I have this nagging issue that has been on my mind like forever. I am not sure where to begin but in simplistic terms; are there too many marketing bluffs in yacht charters? I am not referring to any region in particular so forgive me if I am being general here.

Yacht or Cruiser?

Some think it matters, some don't. I belong to the initial pack that believes there is a distinctive difference between a cruiser and a yacht, although the difference is 99% of the times not easy to distinguish. Some folks differentiate between them by the size, some differentiate between them by the facilities onboard, some by the feel of the experience and for others, a combination of various factors including those I stated.

However, I am very bothered about more and more small charter companies/owners that purchase a cabin cruiser and try to pass itself off as a yacht. When I read an advertisement (of the many others) that offers chartering of a 12m cruiser with a price tag of a yacht, I scoffed. It may not impact me but it did made me wonder about ignorant guests being misled about what a genuine yacht experience is. Going by this, any Tom, Dick or Harry can simply buy a small boat and pass itself off as a yacht.

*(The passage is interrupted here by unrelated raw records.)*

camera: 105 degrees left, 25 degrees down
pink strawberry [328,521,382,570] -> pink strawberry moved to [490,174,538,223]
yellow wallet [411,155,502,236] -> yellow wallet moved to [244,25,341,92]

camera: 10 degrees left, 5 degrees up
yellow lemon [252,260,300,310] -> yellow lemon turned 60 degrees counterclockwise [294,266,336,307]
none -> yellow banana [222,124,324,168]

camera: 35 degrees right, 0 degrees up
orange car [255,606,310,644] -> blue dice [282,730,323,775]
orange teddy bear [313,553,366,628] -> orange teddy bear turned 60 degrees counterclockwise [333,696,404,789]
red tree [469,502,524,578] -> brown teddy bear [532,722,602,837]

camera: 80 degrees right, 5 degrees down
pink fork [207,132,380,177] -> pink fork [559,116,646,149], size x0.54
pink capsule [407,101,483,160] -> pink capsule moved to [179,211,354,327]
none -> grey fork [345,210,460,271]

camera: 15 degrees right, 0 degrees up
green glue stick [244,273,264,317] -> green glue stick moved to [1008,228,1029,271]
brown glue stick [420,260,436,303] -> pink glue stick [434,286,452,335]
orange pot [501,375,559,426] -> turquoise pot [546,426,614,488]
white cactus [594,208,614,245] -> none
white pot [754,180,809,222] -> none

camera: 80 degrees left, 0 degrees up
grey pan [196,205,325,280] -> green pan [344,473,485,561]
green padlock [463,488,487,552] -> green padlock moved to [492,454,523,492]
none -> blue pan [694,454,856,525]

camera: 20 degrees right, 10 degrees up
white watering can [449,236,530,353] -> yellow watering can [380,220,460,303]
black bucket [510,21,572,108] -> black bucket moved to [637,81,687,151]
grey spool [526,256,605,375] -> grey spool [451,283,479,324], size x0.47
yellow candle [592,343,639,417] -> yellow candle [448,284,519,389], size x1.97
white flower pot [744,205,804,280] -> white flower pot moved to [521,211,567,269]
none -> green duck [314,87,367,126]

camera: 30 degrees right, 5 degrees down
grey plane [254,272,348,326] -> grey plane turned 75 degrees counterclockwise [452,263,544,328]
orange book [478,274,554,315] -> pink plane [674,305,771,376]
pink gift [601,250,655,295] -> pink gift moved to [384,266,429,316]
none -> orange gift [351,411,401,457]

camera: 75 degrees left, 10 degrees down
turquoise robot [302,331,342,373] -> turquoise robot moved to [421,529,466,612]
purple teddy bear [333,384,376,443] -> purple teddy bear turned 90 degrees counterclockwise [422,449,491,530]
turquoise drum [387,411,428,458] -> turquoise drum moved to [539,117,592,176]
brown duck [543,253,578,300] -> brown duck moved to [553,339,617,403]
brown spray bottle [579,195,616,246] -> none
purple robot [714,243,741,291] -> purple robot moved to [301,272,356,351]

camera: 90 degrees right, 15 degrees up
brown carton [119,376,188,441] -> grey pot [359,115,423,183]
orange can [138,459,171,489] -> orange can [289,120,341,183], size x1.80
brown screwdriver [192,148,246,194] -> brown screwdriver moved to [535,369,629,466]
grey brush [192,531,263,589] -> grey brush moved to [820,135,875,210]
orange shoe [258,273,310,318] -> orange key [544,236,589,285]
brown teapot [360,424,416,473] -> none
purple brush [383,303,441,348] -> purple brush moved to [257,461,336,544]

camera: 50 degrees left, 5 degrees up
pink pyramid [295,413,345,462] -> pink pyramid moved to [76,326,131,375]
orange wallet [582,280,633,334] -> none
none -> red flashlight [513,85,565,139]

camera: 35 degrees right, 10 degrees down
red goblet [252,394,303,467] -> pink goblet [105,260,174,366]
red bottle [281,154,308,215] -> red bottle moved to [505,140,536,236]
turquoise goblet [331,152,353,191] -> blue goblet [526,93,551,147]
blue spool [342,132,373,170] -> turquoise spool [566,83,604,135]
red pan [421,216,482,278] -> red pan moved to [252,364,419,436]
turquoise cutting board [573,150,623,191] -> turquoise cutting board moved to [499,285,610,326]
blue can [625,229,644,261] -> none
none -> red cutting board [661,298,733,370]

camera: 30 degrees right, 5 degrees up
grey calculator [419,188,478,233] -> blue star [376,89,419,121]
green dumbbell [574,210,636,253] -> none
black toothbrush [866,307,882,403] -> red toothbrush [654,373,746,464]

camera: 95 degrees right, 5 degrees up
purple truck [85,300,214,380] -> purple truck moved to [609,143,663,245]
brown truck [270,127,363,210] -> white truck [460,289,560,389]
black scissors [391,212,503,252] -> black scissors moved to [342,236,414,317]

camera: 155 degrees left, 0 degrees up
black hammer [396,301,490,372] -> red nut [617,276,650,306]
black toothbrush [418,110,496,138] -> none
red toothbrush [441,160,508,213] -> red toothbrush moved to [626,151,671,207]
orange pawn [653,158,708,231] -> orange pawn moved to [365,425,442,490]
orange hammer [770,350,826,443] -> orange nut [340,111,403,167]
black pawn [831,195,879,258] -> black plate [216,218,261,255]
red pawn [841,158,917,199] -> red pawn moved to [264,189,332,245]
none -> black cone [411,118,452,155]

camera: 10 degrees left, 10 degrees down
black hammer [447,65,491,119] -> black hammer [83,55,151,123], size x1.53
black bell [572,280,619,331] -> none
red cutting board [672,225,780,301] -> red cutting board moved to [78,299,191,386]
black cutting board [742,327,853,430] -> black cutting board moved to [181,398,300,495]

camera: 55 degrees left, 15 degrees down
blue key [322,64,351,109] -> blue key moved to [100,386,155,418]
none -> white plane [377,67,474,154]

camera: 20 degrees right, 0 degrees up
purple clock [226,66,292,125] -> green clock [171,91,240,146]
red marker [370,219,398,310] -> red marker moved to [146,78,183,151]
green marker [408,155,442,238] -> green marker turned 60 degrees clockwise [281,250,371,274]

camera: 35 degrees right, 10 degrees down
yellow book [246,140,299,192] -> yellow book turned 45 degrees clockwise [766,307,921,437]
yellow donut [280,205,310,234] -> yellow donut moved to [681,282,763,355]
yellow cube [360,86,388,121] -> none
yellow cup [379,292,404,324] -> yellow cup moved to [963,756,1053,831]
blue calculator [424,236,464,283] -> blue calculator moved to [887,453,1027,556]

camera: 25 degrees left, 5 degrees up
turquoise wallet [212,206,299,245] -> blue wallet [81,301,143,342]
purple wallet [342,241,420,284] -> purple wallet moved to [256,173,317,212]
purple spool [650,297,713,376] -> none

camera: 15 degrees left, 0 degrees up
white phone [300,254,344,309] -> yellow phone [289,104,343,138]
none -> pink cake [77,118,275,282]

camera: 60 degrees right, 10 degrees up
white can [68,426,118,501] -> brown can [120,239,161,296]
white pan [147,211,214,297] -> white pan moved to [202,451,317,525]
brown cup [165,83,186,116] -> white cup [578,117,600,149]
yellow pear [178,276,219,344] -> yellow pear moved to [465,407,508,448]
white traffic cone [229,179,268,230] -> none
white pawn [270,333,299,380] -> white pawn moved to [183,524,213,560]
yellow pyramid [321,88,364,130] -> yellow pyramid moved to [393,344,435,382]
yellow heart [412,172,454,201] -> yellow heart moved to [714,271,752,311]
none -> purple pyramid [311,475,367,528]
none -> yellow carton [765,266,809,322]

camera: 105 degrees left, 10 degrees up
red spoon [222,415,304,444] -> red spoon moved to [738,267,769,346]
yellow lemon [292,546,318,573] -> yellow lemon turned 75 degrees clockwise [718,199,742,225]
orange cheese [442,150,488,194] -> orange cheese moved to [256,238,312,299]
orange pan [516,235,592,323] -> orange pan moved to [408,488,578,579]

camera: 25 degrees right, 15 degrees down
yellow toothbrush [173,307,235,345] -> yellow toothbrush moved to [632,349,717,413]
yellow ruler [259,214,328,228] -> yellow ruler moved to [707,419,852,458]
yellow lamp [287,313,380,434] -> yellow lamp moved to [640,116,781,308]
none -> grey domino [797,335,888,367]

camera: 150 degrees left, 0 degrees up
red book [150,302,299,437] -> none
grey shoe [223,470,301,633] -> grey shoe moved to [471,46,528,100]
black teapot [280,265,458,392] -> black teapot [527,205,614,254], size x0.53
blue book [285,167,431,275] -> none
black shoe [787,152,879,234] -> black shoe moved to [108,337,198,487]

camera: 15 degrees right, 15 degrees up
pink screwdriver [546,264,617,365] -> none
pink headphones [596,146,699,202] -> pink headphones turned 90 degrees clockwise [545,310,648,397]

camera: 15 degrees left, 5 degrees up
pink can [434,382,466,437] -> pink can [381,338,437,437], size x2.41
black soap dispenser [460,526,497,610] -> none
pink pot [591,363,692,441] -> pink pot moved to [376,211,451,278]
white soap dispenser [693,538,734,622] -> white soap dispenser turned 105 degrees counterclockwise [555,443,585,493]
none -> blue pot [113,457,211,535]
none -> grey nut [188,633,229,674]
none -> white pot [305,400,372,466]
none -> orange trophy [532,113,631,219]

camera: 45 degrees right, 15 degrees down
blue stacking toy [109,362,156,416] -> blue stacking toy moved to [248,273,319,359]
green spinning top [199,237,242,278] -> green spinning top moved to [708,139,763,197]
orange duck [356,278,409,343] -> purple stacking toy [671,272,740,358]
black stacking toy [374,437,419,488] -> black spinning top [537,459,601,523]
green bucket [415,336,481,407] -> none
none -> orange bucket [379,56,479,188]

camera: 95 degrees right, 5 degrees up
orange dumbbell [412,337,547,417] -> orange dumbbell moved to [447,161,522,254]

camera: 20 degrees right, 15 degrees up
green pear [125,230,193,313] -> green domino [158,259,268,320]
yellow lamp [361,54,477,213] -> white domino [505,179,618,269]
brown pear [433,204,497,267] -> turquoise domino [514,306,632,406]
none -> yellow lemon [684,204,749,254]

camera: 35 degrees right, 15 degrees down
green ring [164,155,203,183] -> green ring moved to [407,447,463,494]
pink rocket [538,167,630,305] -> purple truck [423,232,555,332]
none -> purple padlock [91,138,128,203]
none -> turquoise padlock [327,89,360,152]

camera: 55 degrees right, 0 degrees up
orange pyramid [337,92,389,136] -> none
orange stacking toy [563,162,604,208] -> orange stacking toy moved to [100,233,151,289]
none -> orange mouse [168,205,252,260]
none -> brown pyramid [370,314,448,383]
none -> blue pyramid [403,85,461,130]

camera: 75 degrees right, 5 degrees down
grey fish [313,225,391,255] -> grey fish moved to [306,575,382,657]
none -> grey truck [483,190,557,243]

I am trying not to use the word "cheat" here.

What exactly is a yacht experience? Again, not easy for anybody to define. But, I feel that when the industry condone such hocus pocus marketing and selling, it degrades what luxury yachting offers. It doesn't help when there is no official regulation to say what is a yacht, what is not. Most of the available definitions are by manufacturers, agents and analysts anyway.

What do you think about it? Do you see what I see?

GMDSS4all.net
Posted: Wednesday, May 19, 2010 8:43 AM
Joined: 30/01/2010
Posts: 2


when I first started to run GMDSS in Antibes in 1997, I was under the impression that a yacht had sails and, if not, it was a motor cruiser. Was 'put right' and told that 'yacht' means 'luxury' and has nothing to do with the shape of the craft, or whether it had sails or not ... one man's meat? Brs Ian W www.gmdss4all.net
Henning
Posted: Wednesday, May 19, 2010 10:21 AM
Joined: 01/06/2008
Posts: 1053


By the broad definition, a yacht is any vessel strictly for recreational/non commercial use.

Anonymous
Posted: Wednesday, May 19, 2010 5:58 PM
Derived originally from a German word for 'hunting ship' - jachtschiff, the term entered the Dutch language in the 17th Century as jaght and then English as yacht. It is now generally used for small sailing and power ships used for racing and pleasure.

yachtone
Posted: Thursday, May 20, 2010 9:41 PM
Joined: 27/07/2008
Posts: 96


Ed, do you really think people chartering a 40' yacht for say $12,000 pw. think that they are going to have the same experience they would get on a 160' yacht for $180,000 pw.?
       I don't think so. I think they would expect the experience of cruising a 40' yacht without the hassles of ownership & with the help of someone who knows the area to do the driving & engineering . For many people this is a great holiday after all the sun , water & scenery are the same & you get to choose whether you drink Cava or Crystal on either yacht. There is of course a big difference between chartering any size yacht & booking a cabin or berth on any sized boat no matter whether it is called a yacht or a cruise ship.